- Activity: Reproduce the data below verbatim, line for line, in its original order.

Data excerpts
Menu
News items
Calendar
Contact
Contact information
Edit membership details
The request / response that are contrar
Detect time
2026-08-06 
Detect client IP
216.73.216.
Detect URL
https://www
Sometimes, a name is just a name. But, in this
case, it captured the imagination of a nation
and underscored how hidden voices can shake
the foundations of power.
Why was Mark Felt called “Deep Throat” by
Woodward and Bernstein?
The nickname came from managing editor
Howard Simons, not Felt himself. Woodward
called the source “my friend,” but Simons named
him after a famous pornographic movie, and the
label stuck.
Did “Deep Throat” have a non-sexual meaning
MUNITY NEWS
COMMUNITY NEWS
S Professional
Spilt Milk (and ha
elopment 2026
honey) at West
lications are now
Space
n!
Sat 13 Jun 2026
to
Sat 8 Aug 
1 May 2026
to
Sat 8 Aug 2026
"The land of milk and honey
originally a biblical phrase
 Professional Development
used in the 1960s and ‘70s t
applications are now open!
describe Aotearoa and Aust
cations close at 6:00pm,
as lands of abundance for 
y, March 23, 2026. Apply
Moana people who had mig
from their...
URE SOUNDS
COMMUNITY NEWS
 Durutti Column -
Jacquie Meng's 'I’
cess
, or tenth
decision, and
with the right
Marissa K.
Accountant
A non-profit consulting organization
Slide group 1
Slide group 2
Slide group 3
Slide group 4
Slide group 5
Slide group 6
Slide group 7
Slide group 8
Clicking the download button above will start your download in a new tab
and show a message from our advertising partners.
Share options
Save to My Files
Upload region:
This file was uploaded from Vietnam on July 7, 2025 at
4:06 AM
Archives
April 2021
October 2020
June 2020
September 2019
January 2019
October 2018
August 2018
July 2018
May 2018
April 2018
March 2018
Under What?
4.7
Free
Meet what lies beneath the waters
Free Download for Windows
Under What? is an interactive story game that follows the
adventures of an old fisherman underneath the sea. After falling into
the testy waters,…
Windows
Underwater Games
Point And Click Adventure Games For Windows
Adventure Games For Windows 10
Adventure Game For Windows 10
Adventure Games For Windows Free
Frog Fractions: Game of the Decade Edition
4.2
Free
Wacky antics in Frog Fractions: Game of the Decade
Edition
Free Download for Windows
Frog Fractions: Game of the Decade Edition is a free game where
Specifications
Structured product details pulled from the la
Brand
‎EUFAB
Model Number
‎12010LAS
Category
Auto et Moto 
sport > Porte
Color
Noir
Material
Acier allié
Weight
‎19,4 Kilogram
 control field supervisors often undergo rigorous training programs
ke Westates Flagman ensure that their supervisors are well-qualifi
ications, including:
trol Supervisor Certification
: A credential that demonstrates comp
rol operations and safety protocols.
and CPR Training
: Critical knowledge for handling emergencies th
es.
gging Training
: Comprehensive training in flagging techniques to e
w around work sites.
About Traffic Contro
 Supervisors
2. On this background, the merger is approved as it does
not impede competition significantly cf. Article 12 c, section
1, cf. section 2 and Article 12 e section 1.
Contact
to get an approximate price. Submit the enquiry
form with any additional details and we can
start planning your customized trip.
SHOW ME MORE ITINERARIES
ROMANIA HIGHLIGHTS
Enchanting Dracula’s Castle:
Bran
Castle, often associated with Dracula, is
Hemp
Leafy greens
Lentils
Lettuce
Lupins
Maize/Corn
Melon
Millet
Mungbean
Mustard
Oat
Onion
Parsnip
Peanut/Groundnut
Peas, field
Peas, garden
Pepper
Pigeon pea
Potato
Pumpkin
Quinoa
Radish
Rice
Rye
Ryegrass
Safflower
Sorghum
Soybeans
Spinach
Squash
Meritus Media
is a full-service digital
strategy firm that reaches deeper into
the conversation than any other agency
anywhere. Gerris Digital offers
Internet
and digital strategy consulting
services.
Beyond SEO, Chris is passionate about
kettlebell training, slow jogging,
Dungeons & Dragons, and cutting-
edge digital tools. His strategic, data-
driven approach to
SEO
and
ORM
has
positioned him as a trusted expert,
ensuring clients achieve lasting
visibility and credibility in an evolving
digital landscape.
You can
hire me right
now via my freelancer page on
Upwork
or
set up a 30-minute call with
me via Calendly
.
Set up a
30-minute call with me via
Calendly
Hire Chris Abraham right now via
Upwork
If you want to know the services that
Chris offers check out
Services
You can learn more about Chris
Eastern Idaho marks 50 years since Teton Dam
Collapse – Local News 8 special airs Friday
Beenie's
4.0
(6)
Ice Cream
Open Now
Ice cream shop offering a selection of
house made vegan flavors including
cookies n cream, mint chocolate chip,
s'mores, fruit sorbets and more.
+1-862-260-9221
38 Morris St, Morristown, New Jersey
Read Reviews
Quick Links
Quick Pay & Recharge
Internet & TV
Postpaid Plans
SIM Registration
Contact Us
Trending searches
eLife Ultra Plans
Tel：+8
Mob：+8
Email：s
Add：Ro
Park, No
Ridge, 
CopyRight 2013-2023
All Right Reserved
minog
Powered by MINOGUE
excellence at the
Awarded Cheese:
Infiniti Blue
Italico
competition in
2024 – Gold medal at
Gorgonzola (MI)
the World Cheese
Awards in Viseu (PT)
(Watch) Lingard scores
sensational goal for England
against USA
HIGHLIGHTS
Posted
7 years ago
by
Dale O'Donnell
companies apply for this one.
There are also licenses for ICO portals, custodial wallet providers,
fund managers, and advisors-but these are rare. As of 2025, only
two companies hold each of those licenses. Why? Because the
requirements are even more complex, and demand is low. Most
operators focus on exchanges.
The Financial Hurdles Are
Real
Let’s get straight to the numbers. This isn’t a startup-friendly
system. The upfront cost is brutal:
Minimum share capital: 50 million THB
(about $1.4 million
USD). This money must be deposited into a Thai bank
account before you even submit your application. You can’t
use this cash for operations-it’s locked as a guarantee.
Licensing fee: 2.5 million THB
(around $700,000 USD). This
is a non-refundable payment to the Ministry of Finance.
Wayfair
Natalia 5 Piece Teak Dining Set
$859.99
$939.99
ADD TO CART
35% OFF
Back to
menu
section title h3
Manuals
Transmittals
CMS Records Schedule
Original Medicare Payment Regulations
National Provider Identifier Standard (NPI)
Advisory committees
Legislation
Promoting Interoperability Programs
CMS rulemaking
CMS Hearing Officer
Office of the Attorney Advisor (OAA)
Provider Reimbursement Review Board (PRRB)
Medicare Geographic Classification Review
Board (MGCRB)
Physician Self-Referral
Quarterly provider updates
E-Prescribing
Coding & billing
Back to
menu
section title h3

- Task output:
Menu
News items
Calendar
Contact
Contact information
Edit membership details
The request / response that are contrar
Detect time
2026-08-06 
Detect client IP
216.73.216.
Detect URL
https://www
Sometimes, a name is just a name. But, in this
case, it captured the imagination of a nation
and underscored how hidden voices can shake
the foundations of power.
Why was Mark Felt called “Deep Throat” by
Woodward and Bernstein?
The nickname came from managing editor
Howard Simons, not Felt himself. Woodward
called the source “my friend,” but Simons named
him after a famous pornographic movie, and the
label stuck.
Did “Deep Throat” have a non-sexual meaning
MUNITY NEWS
COMMUNITY NEWS
S Professional
Spilt Milk (and ha
elopment 2026
honey) at West
lications are now
Space
n!
Sat 13 Jun 2026
to
Sat 8 Aug 
1 May 2026
to
Sat 8 Aug 2026
"The land of milk and honey
originally a biblical phrase
 Professional Development
used in the 1960s and ‘70s t
applications are now open!
describe Aotearoa and Aust
cations close at 6:00pm,
as lands of abundance for 
y, March 23, 2026. Apply
Moana people who had mig
from their...
URE SOUNDS
COMMUNITY NEWS
 Durutti Column -
Jacquie Meng's 'I’
cess
, or tenth
decision, and
with the right
Marissa K.
Accountant
A non-profit consulting organization
Slide group 1
Slide group 2
Slide group 3
Slide group 4
Slide group 5
Slide group 6
Slide group 7
Slide group 8
Clicking the download button above will start your download in a new tab
and show a message from our advertising partners.
Share options
Save to My Files
Upload region:
This file was uploaded from Vietnam on July 7, 2025 at
4:06 AM
Archives
April 2021
October 2020
June 2020
September 2019
January 2019
October 2018
August 2018
July 2018
May 2018
April 2018
March 2018
Under What?
4.7
Free
Meet what lies beneath the waters
Free Download for Windows
Under What? is an interactive story game that follows the
adventures of an old fisherman underneath the sea. After falling into
the testy waters,…
Windows
Underwater Games
Point And Click Adventure Games For Windows
Adventure Games For Windows 10
Adventure Game For Windows 10
Adventure Games For Windows Free
Frog Fractions: Game of the Decade Edition
4.2
Free
Wacky antics in Frog Fractions: Game of the Decade
Edition
Free Download for Windows
Frog Fractions: Game of the Decade Edition is a free game where
Specifications
Structured product details pulled from the la
Brand
‎EUFAB
Model Number
‎12010LAS
Category
Auto et Moto 
sport > Porte
Color
Noir
Material
Acier allié
Weight
‎19,4 Kilogram
 control field supervisors often undergo rigorous training programs
ke Westates Flagman ensure that their supervisors are well-qualifi
ications, including:
trol Supervisor Certification
: A credential that demonstrates comp
rol operations and safety protocols.
and CPR Training
: Critical knowledge for handling emergencies th
es.
gging Training
: Comprehensive training in flagging techniques to e
w around work sites.
About Traffic Contro
 Supervisors
2. On this background, the merger is approved as it does
not impede competition significantly cf. Article 12 c, section
1, cf. section 2 and Article 12 e section 1.
Contact
to get an approximate price. Submit the enquiry
form with any additional details and we can
start planning your customized trip.
SHOW ME MORE ITINERARIES
ROMANIA HIGHLIGHTS
Enchanting Dracula’s Castle:
Bran
Castle, often associated with Dracula, is
Hemp
Leafy greens
Lentils
Lettuce
Lupins
Maize/Corn
Melon
Millet
Mungbean
Mustard
Oat
Onion
Parsnip
Peanut/Groundnut
Peas, field
Peas, garden
Pepper
Pigeon pea
Potato
Pumpkin
Quinoa
Radish
Rice
Rye
Ryegrass
Safflower
Sorghum
Soybeans
Spinach
Squash
Meritus Media
is a full-service digital
strategy firm that reaches deeper into
the conversation than any other agency
anywhere. Gerris Digital offers
Internet
and digital strategy consulting
services.
Beyond SEO, Chris is passionate about
kettlebell training, slow jogging,
Dungeons & Dragons, and cutting-
edge digital tools. His strategic, data-
driven approach to
SEO
and
ORM
has
positioned him as a trusted expert,
ensuring clients achieve lasting
visibility and credibility in an evolving
digital landscape.
You can
hire me right
now via my freelancer page on
Upwork
or
set up a 30-minute call with
me via Calendly
.
Set up a
30-minute call with me via
Calendly
Hire Chris Abraham right now via
Upwork
If you want to know the services that
Chris offers check out
Services
You can learn more about Chris
Eastern Idaho marks 50 years since Teton Dam
Collapse – Local News 8 special airs Friday
Beenie's
4.0
(6)
Ice Cream
Open Now
Ice cream shop offering a selection of
house made vegan flavors including
cookies n cream, mint chocolate chip,
s'mores, fruit sorbets and more.
+1-862-260-9221
38 Morris St, Morristown, New Jersey
Read Reviews
Quick Links
Quick Pay & Recharge
Internet & TV
Postpaid Plans
SIM Registration
Contact Us
Trending searches
eLife Ultra Plans
Tel：+8
Mob：+8
Email：s
Add：Ro
Park, No
Ridge, 
CopyRight 2013-2023
All Right Reserved
minog
Powered by MINOGUE
excellence at the
Awarded Cheese:
Infiniti Blue
Italico
competition in
2024 – Gold medal at
Gorgonzola (MI)
the World Cheese
Awards in Viseu (PT)
(Watch) Lingard scores
sensational goal for England
against USA
HIGHLIGHTS
Posted
7 years ago
by
Dale O'Donnell
companies apply for this one.
There are also licenses for ICO portals, custodial wallet providers,
fund managers, and advisors-but these are rare. As of 2025, only
two companies hold each of those licenses. Why? Because the
requirements are even more complex, and demand is low. Most
operators focus on exchanges.
The Financial Hurdles Are
Real
Let’s get straight to the numbers. This isn’t a startup-friendly
system. The upfront cost is brutal:
Minimum share capital: 50 million THB
(about $1.4 million
USD). This money must be deposited into a Thai bank
account before you even submit your application. You can’t
use this cash for operations-it’s locked as a guarantee.
Licensing fee: 2.5 million THB
(around $700,000 USD). This
is a non-refundable payment to the Ministry of Finance.
Wayfair
Natalia 5 Piece Teak Dining Set
$859.99
$939.99
ADD TO CART
35% OFF
Back to
menu
section title h3
Manuals
Transmittals
CMS Records Schedule
Original Medicare Payment Regulations
National Provider Identifier Standard (NPI)
Advisory committees
Legislation
Promoting Interoperability Programs
CMS rulemaking
CMS Hearing Officer
Office of the Attorney Advisor (OAA)
Provider Reimbursement Review Board (PRRB)
Medicare Geographic Classification Review
Board (MGCRB)
Physician Self-Referral
Quarterly provider updates
E-Prescribing
Coding & billing
Back to
menu
section title h3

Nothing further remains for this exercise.